What you will do. What is needed is an exact copy of every entry below.

Data to examine below:

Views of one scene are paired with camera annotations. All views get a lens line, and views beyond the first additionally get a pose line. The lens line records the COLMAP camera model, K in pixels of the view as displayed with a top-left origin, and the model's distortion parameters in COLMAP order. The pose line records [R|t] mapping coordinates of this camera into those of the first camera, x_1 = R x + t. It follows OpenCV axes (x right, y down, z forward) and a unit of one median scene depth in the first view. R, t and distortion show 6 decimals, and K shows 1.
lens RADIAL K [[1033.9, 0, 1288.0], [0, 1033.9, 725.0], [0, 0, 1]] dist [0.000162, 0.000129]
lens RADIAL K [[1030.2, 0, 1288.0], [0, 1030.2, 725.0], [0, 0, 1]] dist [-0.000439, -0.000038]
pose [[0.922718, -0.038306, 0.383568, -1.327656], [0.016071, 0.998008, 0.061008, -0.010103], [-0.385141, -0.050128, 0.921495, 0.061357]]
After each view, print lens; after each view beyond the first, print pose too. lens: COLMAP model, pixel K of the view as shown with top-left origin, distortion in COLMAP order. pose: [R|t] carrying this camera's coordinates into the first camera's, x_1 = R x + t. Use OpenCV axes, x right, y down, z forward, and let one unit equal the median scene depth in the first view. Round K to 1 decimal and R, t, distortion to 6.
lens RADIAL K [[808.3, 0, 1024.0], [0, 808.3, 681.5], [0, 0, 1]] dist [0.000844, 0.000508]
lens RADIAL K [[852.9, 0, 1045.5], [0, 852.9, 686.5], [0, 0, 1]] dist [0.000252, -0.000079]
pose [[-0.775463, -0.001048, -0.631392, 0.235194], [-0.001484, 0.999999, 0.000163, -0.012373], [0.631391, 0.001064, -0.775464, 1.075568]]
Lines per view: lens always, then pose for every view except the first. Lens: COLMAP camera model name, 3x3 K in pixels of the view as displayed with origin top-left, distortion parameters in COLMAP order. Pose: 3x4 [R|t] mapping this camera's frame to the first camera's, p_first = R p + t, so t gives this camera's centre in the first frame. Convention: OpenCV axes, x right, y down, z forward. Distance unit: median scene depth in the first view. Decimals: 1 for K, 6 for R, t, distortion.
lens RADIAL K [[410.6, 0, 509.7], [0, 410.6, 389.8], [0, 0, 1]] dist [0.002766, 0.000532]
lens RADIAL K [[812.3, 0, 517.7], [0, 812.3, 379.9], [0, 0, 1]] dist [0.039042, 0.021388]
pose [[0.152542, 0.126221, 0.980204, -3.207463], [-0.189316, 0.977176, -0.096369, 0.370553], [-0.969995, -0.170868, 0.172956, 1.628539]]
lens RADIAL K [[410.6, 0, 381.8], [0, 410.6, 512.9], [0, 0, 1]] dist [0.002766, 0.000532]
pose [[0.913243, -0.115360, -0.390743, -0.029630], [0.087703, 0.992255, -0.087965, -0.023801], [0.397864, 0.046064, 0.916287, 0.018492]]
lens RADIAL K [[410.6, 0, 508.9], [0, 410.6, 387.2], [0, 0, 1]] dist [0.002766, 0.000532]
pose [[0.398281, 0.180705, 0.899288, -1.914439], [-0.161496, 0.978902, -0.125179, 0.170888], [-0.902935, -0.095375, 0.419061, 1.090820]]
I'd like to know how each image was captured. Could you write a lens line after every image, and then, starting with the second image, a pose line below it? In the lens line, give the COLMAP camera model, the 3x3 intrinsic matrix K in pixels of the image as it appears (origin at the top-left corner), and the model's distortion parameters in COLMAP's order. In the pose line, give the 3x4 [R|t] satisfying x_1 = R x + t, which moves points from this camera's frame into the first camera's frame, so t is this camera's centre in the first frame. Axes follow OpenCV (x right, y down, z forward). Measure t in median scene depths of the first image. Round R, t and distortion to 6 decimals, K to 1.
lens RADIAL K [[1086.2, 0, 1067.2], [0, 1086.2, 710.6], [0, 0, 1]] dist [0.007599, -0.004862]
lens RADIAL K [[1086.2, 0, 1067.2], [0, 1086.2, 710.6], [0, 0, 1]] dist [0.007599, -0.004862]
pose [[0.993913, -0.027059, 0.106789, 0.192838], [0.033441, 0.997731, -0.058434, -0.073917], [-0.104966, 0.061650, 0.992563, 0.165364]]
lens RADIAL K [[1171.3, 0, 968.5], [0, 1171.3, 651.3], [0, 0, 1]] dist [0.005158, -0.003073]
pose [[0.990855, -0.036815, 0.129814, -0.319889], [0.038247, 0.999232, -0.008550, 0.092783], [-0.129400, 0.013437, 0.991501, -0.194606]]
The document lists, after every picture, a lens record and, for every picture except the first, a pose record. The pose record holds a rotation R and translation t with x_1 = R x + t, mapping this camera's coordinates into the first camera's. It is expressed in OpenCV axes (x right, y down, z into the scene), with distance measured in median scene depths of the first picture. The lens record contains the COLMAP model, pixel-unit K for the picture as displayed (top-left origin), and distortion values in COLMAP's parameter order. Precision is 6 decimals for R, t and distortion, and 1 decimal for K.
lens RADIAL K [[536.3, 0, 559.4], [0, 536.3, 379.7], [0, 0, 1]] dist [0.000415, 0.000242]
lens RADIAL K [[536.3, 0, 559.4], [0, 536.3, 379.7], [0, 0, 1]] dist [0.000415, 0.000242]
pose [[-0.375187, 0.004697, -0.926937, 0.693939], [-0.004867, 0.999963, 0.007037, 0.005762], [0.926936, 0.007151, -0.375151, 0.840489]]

End of Data to examine.

Problem solution.
Views of one scene are paired with camera annotations. All views get a lens line, and views beyond the first additionally get a pose line. The lens line records the COLMAP camera model, K in pixels of the view as displayed with a top-left origin, and the model's distortion parameters in COLMAP order. The pose line records [R|t] mapping coordinates of this camera into those of the first camera, x_1 = R x + t. It follows OpenCV axes (x right, y down, z forward) and a unit of one median scene depth in the first view. R, t and distortion show 6 decimals, and K shows 1.
lens RADIAL K [[1033.9, 0, 1288.0], [0, 1033.9, 725.0], [0, 0, 1]] dist [0.000162, 0.000129]
lens RADIAL K [[1030.2, 0, 1288.0], [0, 1030.2, 725.0], [0, 0, 1]] dist [-0.000439, -0.000038]
pose [[0.922718, -0.038306, 0.383568, -1.327656], [0.016071, 0.998008, 0.061008, -0.010103], [-0.385141, -0.050128, 0.921495, 0.061357]]
After each view, print lens; after each view beyond the first, print pose too. lens: COLMAP model, pixel K of the view as shown with top-left origin, distortion in COLMAP order. pose: [R|t] carrying this camera's coordinates into the first camera's, x_1 = R x + t. Use OpenCV axes, x right, y down, z forward, and let one unit equal the median scene depth in the first view. Round K to 1 decimal and R, t, distortion to 6.
lens RADIAL K [[808.3, 0, 1024.0], [0, 808.3, 681.5], [0, 0, 1]] dist [0.000844, 0.000508]
lens RADIAL K [[852.9, 0, 1045.5], [0, 852.9, 686.5], [0, 0, 1]] dist [0.000252, -0.000079]
pose [[-0.775463, -0.001048, -0.631392, 0.235194], [-0.001484, 0.999999, 0.000163, -0.012373], [0.631391, 0.001064, -0.775464, 1.075568]]
Lines per view: lens always, then pose for every view except the first. Lens: COLMAP camera model name, 3x3 K in pixels of the view as displayed with origin top-left, distortion parameters in COLMAP order. Pose: 3x4 [R|t] mapping this camera's frame to the first camera's, p_first = R p + t, so t gives this camera's centre in the first frame. Convention: OpenCV axes, x right, y down, z forward. Distance unit: median scene depth in the first view. Decimals: 1 for K, 6 for R, t, distortion.
lens RADIAL K [[410.6, 0, 509.7], [0, 410.6, 389.8], [0, 0, 1]] dist [0.002766, 0.000532]
lens RADIAL K [[812.3, 0, 517.7], [0, 812.3, 379.9], [0, 0, 1]] dist [0.039042, 0.021388]
pose [[0.152542, 0.126221, 0.980204, -3.207463], [-0.189316, 0.977176, -0.096369, 0.370553], [-0.969995, -0.170868, 0.172956, 1.628539]]
lens RADIAL K [[410.6, 0, 381.8], [0, 410.6, 512.9], [0, 0, 1]] dist [0.002766, 0.000532]
pose [[0.913243, -0.115360, -0.390743, -0.029630], [0.087703, 0.992255, -0.087965, -0.023801], [0.397864, 0.046064, 0.916287, 0.018492]]
lens RADIAL K [[410.6, 0, 508.9], [0, 410.6, 387.2], [0, 0, 1]] dist [0.002766, 0.000532]
pose [[0.398281, 0.180705, 0.899288, -1.914439], [-0.161496, 0.978902, -0.125179, 0.170888], [-0.902935, -0.095375, 0.419061, 1.090820]]
I'd like to know how each image was captured. Could you write a lens line after every image, and then, starting with the second image, a pose line below it? In the lens line, give the COLMAP camera model, the 3x3 intrinsic matrix K in pixels of the image as it appears (origin at the top-left corner), and the model's distortion parameters in COLMAP's order. In the pose line, give the 3x4 [R|t] satisfying x_1 = R x + t, which moves points from this camera's frame into the first camera's frame, so t is this camera's centre in the first frame. Axes follow OpenCV (x right, y down, z forward). Measure t in median scene depths of the first image. Round R, t and distortion to 6 decimals, K to 1.
lens RADIAL K [[1086.2, 0, 1067.2], [0, 1086.2, 710.6], [0, 0, 1]] dist [0.007599, -0.004862]
lens RADIAL K [[1086.2, 0, 1067.2], [0, 1086.2, 710.6], [0, 0, 1]] dist [0.007599, -0.004862]
pose [[0.993913, -0.027059, 0.106789, 0.192838], [0.033441, 0.997731, -0.058434, -0.073917], [-0.104966, 0.061650, 0.992563, 0.165364]]
lens RADIAL K [[1171.3, 0, 968.5], [0, 1171.3, 651.3], [0, 0, 1]] dist [0.005158, -0.003073]
pose [[0.990855, -0.036815, 0.129814, -0.319889], [0.038247, 0.999232, -0.008550, 0.092783], [-0.129400, 0.013437, 0.991501, -0.194606]]
The document lists, after every picture, a lens record and, for every picture except the first, a pose record. The pose record holds a rotation R and translation t with x_1 = R x + t, mapping this camera's coordinates into the first camera's. It is expressed in OpenCV axes (x right, y down, z into the scene), with distance measured in median scene depths of the first picture. The lens record contains the COLMAP model, pixel-unit K for the picture as displayed (top-left origin), and distortion values in COLMAP's parameter order. Precision is 6 decimals for R, t and distortion, and 1 decimal for K.
lens RADIAL K [[536.3, 0, 559.4], [0, 536.3, 379.7], [0, 0, 1]] dist [0.000415, 0.000242]
lens RADIAL K [[536.3, 0, 559.4], [0, 536.3, 379.7], [0, 0, 1]] dist [0.000415, 0.000242]
pose [[-0.375187, 0.004697, -0.926937, 0.693939], [-0.004867, 0.999963, 0.007037, 0.005762], [0.926936, 0.007151, -0.375151, 0.840489]]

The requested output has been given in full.